I think this is what you are looking for

[akshay@localhost tmp]$ cat test.php
<?php
$array=array(
        "X" => array( "x1" => "1", "x2" => "2", "x3" => "3" ),
        "Y" => array( "y1" => "1", "y2" => "2", "y3" => "3" ),
        "Z" => array( "z1" => "1", "z2" => "2", "z3" => "3" )
);

// Input
print_r($array);

// & reference
foreach($array as &$sub_array)
{
    $sub_array = array(""=>"")+$sub_array;
}

// Output
print_r($array);
?>

Output

[akshay@localhost tmp]$ php test.php
Array
(
    [X] => Array
        (
            [x1] => 1
            [x2] => 2
            [x3] => 3
        )

    [Y] => Array
        (
            [y1] => 1
            [y2] => 2
            [y3] => 3
        )

    [Z] => Array
        (
            [z1] => 1
            [z2] => 2
            [z3] => 3
        )

)
Array
(
    [X] => Array
        (
            [] => 
            [x1] => 1
            [x2] => 2
            [x3] => 3
        )

    [Y] => Array
        (
            [] => 
            [y1] => 1
            [y2] => 2
            [y3] => 3
        )

    [Z] => Array
        (
            [] => 
            [z1] => 1
            [z2] => 2
            [z3] => 3
        )

)
0
Rajinder On

check the following code:

<?php
$temp = array(
        "X" => array( "x1" => "1", "x2" => "2", "x3" => "3" ),
        "Y" => array( "y1" => "1", "y2" => "2", "y3" => "3" ),
        "Z" => array( "z1" => "1", "z2" => "2", "z3" => "3" )
);
$you_array = array(); 
foreach($temp  as $k=>$v){

    array_unshift($v, " "); 
    $you_array[$k] = $v;
}
print_r($you_array);
?>

Out put :

Array ( 

[X] => Array ( [0] => [x1] => 1 [x2] => 2 [x3] => 3 ) 

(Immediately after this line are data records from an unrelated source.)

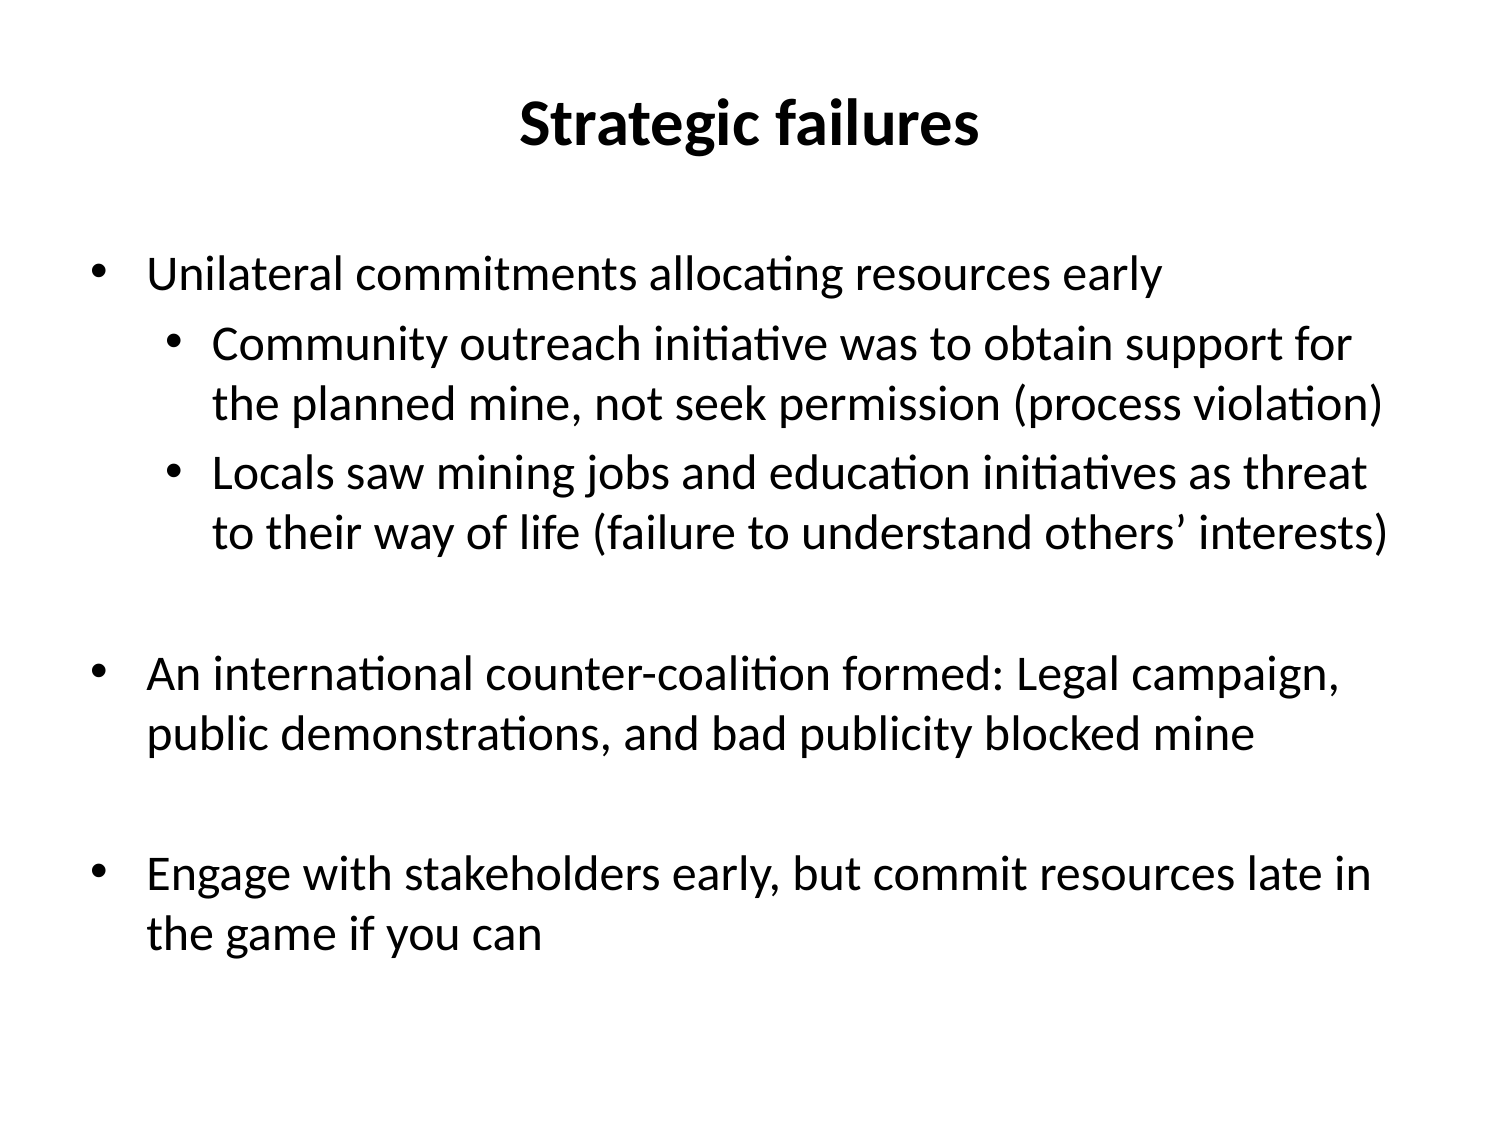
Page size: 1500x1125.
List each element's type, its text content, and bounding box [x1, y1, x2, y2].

title Strategic failures [75, 24, 1425, 213]
list Unilateral commitments allocating resources early Community outreach initiative was to obtain support for the planned mine, not seek permission (process violation) Locals saw mining jobs and education initiatives as threat to their way of life (failure to understand others’ interests) An international counter-coalition formed: Legal campaign, public demonstrations, and bad publicity blocked mine Engage with stakeholders early, but commit resources late in the game if you can [75, 232, 1425, 975]
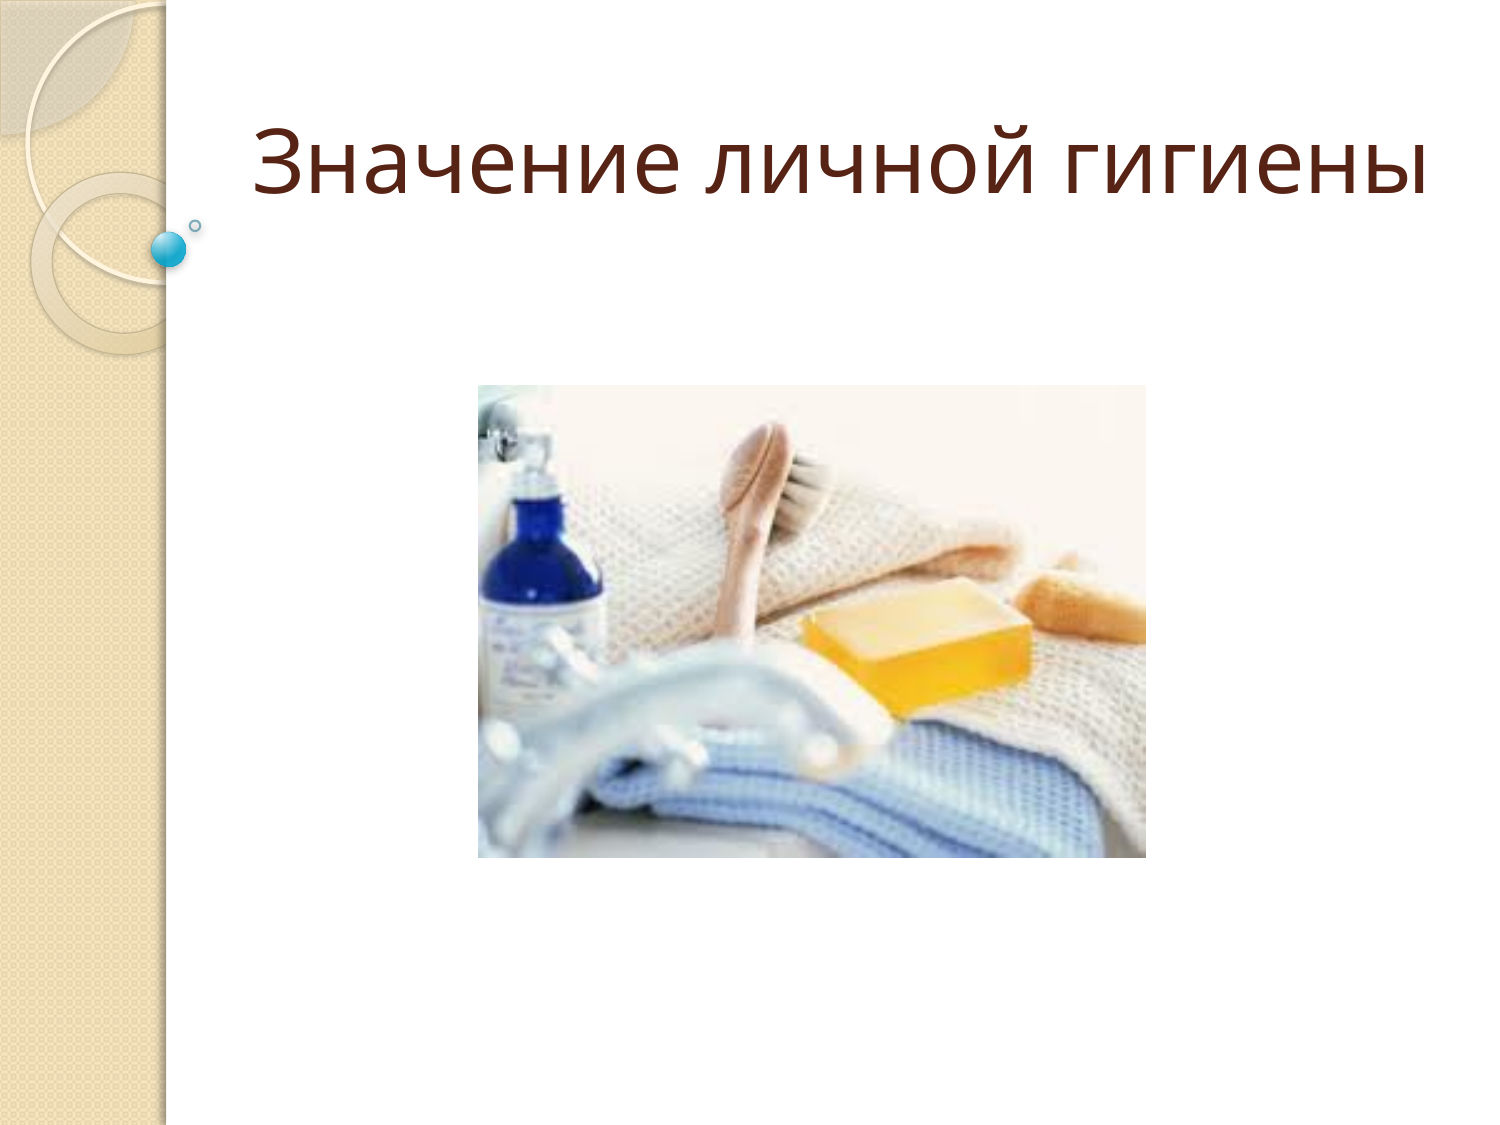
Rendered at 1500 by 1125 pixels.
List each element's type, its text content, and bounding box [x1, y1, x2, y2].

title Значение личной гигиены [234, 46, 1450, 219]
picture [478, 385, 1146, 858]
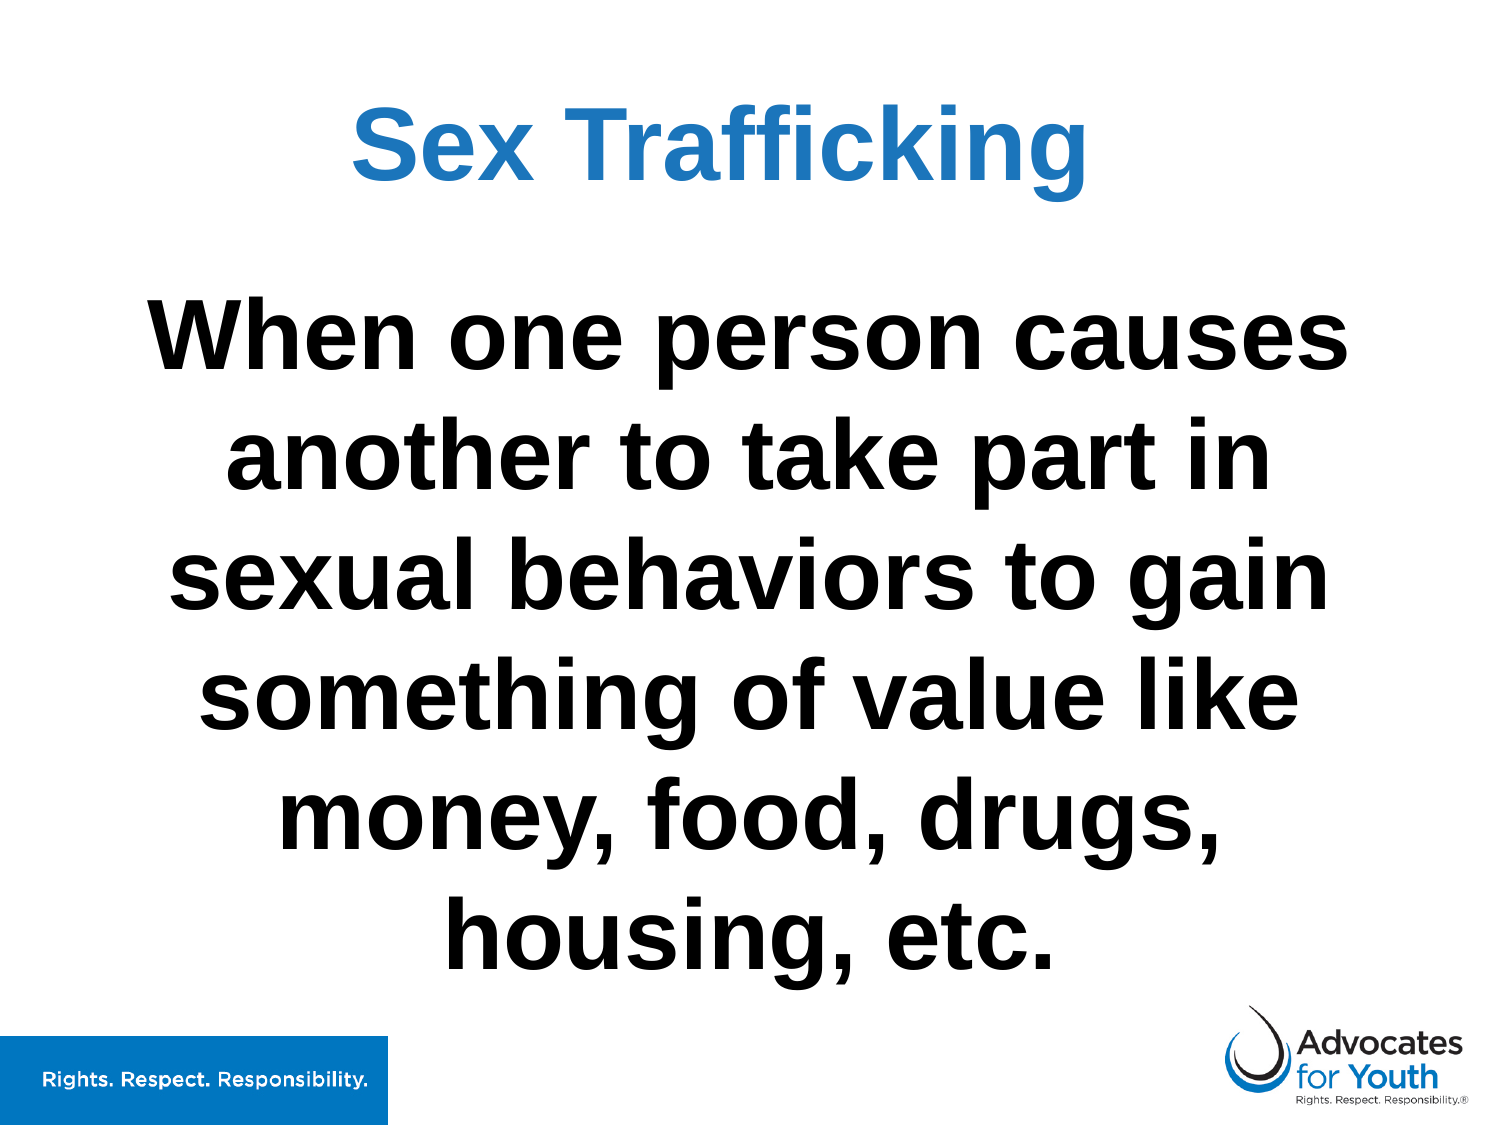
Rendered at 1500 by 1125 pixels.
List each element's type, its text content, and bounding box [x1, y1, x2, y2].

picture [0, 1036, 388, 1125]
title Sex Trafficking [75, 45, 1425, 233]
picture [1199, 990, 1500, 1125]
list When one person causes another to take part in sexual behaviors to gain something of value like money, food, drugs, housing, etc. [75, 262, 1425, 1005]
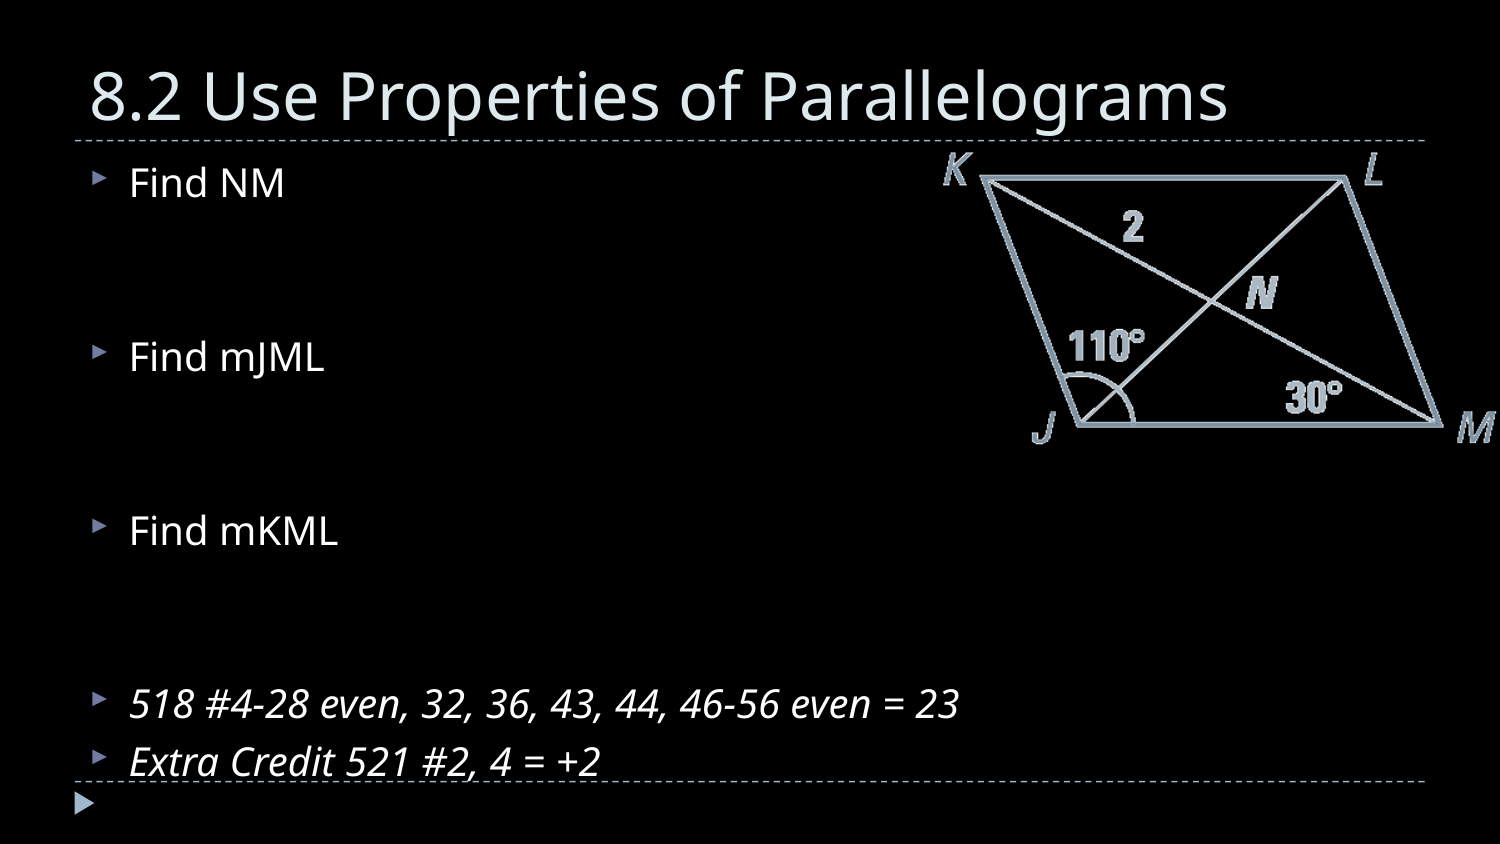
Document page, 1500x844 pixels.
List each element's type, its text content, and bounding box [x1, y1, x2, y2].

title 8.2 Use Properties of Parallelograms [75, 18, 1425, 141]
picture [937, 149, 1500, 449]
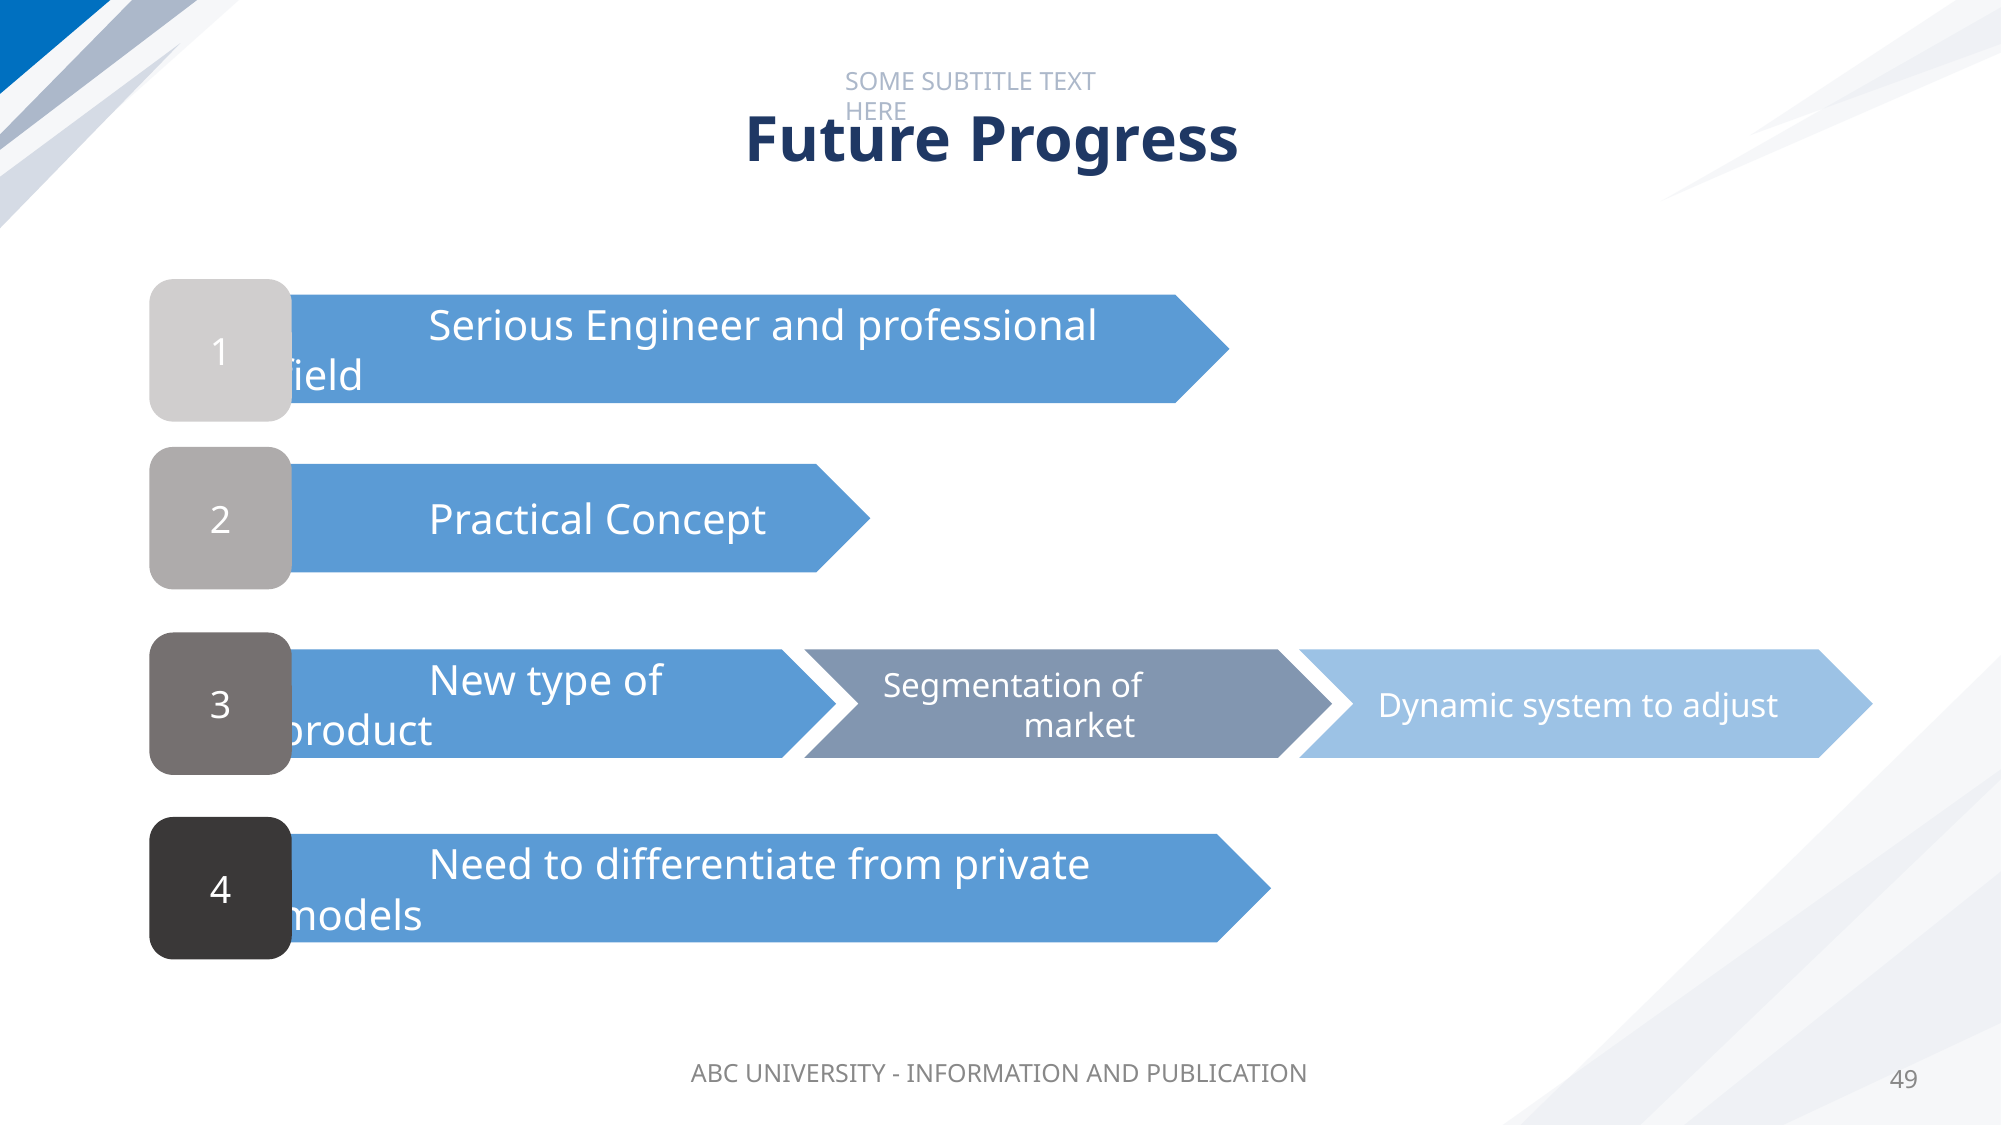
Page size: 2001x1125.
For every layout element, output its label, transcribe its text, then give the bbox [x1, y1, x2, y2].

[Y] => Array ( [0] => [y1] => 1 [y2] => 2 [y3] => 3 ) 

[Z] => Array ( [0] => [z1] => 1 [z2] => 2 [z3] => 3 ) 

)
0
André On

You can use array_unshift to add new elements to an array.

As you already mentioned, create a foreach loop and add your new elements to each sub-array:

$new = array("new_key" => "");
foreach ($yourArray as $key => $value)
   array_unshift($yourArray[$key], $new);

Be careful: Your new element needs a key value. An empty key (like you mentioned) is not possible. If you just add a new element without a key array("") it will be added with a numerical key (0 => ""). Existing numerical keys will be modified to start counting from zero.